**Exercise directions**. Of the lines below, write out exactly those from the line with "left elbow: (361, 162)" through the line with "right elbow: (166, 152)", both included, and skip the rest.

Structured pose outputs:
----
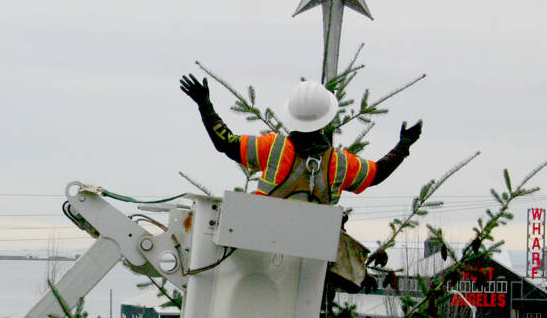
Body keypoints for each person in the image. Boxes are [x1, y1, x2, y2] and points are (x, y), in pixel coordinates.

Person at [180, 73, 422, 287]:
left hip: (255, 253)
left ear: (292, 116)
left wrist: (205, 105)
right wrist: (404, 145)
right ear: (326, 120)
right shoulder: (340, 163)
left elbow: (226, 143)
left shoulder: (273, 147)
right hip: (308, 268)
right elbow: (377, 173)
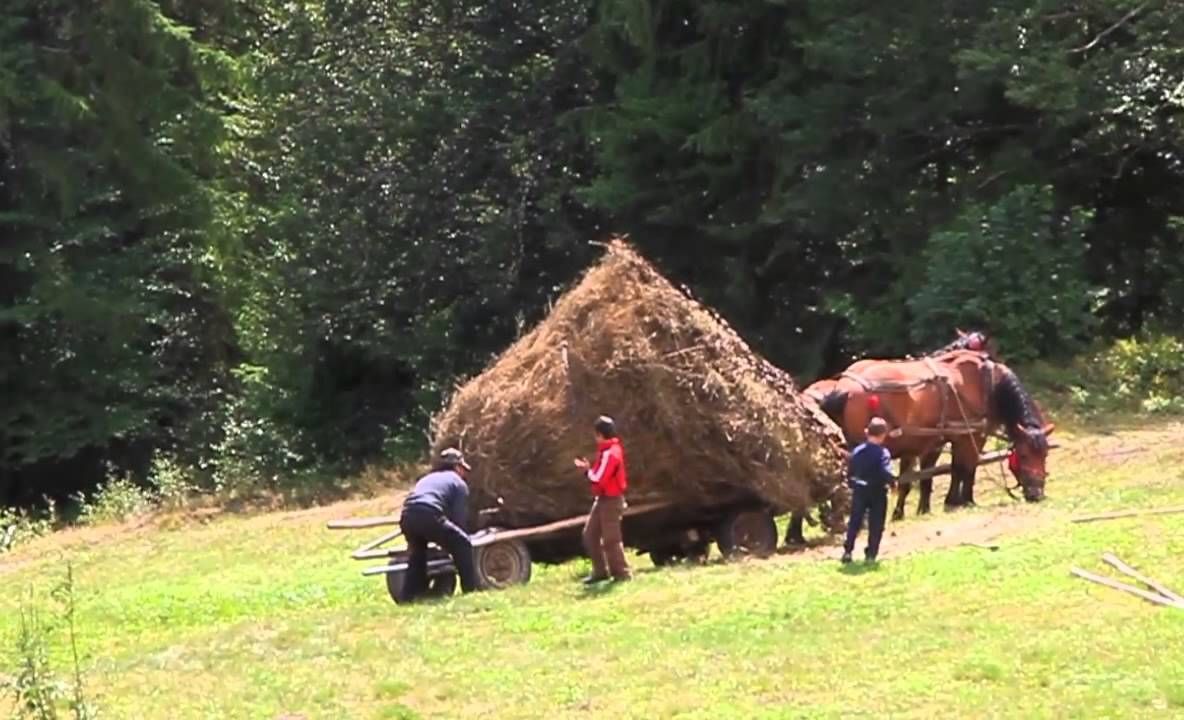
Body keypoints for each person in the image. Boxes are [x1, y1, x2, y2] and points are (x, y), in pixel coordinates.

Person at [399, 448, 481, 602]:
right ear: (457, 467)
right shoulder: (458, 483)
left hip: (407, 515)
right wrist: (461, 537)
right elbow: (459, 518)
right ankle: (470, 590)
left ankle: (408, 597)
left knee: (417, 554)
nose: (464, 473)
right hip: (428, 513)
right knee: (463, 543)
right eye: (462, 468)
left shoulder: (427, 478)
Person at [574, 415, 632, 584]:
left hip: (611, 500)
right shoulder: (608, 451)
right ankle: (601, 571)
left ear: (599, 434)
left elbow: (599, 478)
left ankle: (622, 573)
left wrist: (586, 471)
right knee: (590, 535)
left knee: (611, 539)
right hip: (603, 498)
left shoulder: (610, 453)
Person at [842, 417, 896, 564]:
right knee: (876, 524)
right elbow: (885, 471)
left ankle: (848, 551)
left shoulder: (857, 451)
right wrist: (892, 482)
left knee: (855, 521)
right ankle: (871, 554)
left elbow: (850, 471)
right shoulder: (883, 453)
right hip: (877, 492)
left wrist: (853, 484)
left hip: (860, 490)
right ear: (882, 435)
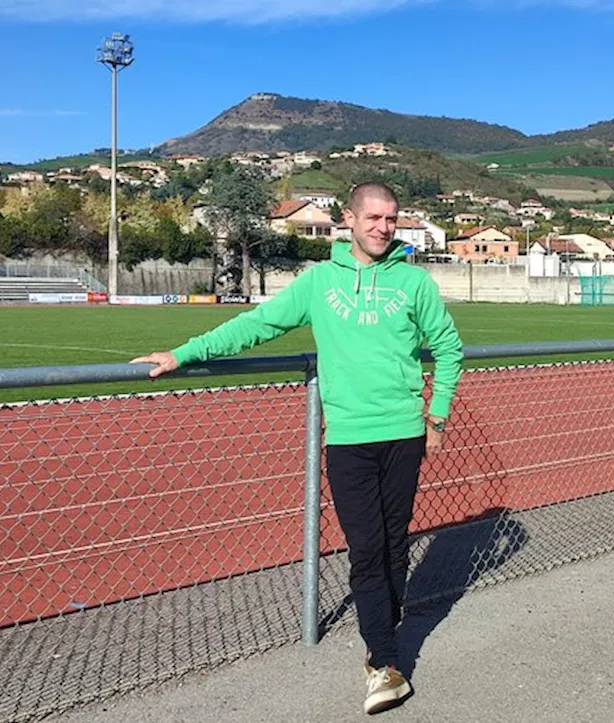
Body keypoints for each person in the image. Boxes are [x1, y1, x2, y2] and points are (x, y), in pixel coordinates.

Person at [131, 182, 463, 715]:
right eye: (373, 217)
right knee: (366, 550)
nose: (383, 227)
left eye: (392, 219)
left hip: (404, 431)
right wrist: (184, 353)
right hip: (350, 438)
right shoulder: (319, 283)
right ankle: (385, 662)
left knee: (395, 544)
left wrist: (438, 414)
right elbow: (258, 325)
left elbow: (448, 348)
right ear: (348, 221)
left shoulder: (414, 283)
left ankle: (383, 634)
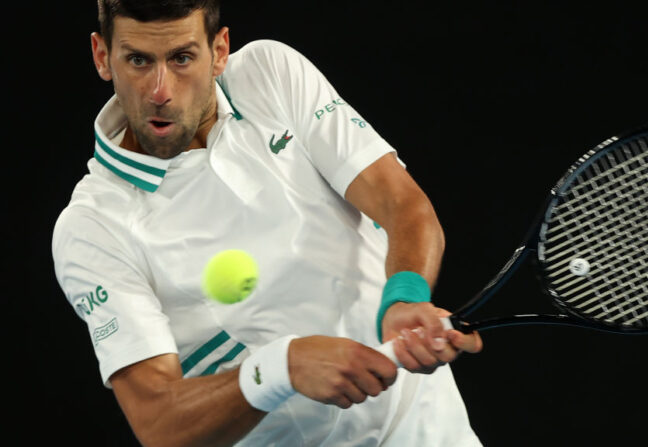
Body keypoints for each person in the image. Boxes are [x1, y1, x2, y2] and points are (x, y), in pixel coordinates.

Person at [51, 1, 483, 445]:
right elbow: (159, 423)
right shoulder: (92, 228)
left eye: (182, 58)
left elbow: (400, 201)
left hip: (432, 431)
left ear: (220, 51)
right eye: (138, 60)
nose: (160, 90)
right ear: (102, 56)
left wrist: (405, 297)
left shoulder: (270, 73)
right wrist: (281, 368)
----
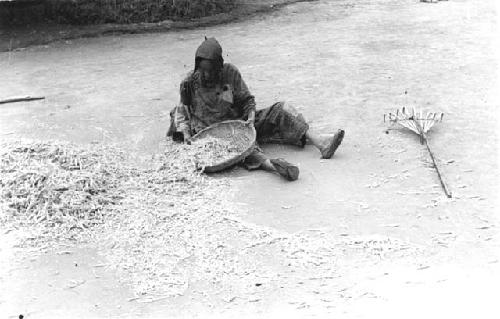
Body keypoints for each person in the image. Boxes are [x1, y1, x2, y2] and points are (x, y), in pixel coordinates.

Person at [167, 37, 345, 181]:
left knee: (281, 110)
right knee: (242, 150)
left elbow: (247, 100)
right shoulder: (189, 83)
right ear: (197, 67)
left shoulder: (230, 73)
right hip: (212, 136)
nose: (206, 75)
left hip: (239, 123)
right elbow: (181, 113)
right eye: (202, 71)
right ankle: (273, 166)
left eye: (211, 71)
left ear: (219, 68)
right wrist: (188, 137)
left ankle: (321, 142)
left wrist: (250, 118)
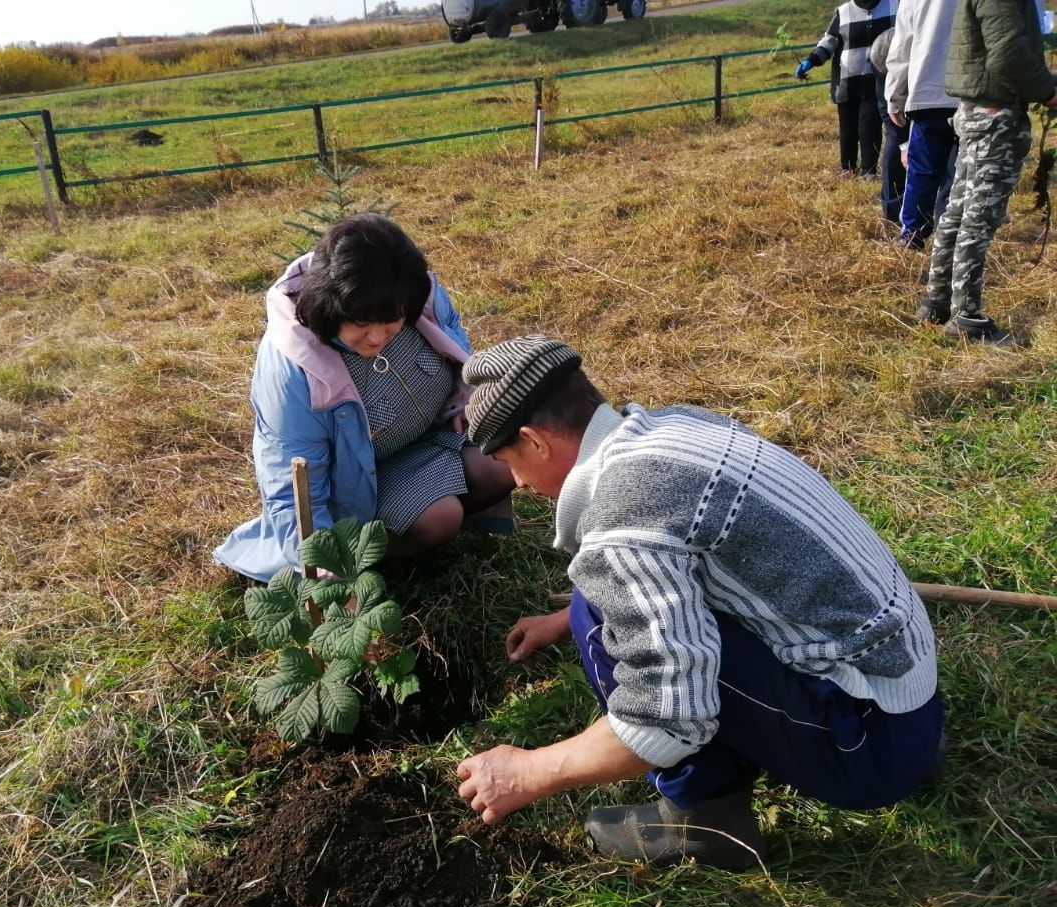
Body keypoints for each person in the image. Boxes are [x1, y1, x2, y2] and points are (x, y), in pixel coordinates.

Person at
----
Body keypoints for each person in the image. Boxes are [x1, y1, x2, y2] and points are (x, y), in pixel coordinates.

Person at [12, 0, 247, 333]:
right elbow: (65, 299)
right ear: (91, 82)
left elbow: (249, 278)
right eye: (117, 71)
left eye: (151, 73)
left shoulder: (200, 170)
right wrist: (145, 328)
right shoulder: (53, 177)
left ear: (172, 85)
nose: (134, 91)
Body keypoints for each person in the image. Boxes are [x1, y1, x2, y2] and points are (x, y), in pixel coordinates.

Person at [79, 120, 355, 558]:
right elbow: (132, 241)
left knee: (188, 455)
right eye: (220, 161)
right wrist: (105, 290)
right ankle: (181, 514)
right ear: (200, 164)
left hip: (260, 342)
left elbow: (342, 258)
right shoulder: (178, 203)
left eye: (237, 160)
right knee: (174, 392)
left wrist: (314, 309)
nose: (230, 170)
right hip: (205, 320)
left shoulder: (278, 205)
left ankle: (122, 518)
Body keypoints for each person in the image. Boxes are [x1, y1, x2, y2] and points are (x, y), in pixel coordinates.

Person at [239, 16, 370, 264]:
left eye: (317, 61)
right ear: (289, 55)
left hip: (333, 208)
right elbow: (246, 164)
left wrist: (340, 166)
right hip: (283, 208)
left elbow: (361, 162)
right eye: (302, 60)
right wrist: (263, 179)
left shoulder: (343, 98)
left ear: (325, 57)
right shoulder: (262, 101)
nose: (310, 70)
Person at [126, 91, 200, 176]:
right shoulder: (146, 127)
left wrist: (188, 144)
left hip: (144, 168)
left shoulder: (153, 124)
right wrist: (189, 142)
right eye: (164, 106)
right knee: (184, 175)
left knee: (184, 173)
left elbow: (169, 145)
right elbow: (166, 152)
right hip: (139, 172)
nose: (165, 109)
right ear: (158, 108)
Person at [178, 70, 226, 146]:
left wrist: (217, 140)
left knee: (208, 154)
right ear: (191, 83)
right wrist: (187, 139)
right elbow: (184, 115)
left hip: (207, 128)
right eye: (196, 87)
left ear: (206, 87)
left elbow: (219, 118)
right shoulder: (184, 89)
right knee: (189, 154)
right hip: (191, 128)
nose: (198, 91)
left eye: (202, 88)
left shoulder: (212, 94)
----
**Exercise result**.
left elbow: (361, 162)
right eye: (302, 60)
right wrist: (263, 179)
left shoulder: (343, 98)
left ear: (325, 57)
right shoulder: (262, 101)
nose: (310, 70)
Person at [126, 91, 200, 176]:
right shoulder: (146, 127)
left wrist: (188, 144)
left hip: (144, 168)
left shoulder: (153, 124)
right wrist: (189, 142)
right eye: (164, 106)
right knee: (184, 175)
left knee: (184, 173)
left elbow: (169, 145)
right elbow: (166, 152)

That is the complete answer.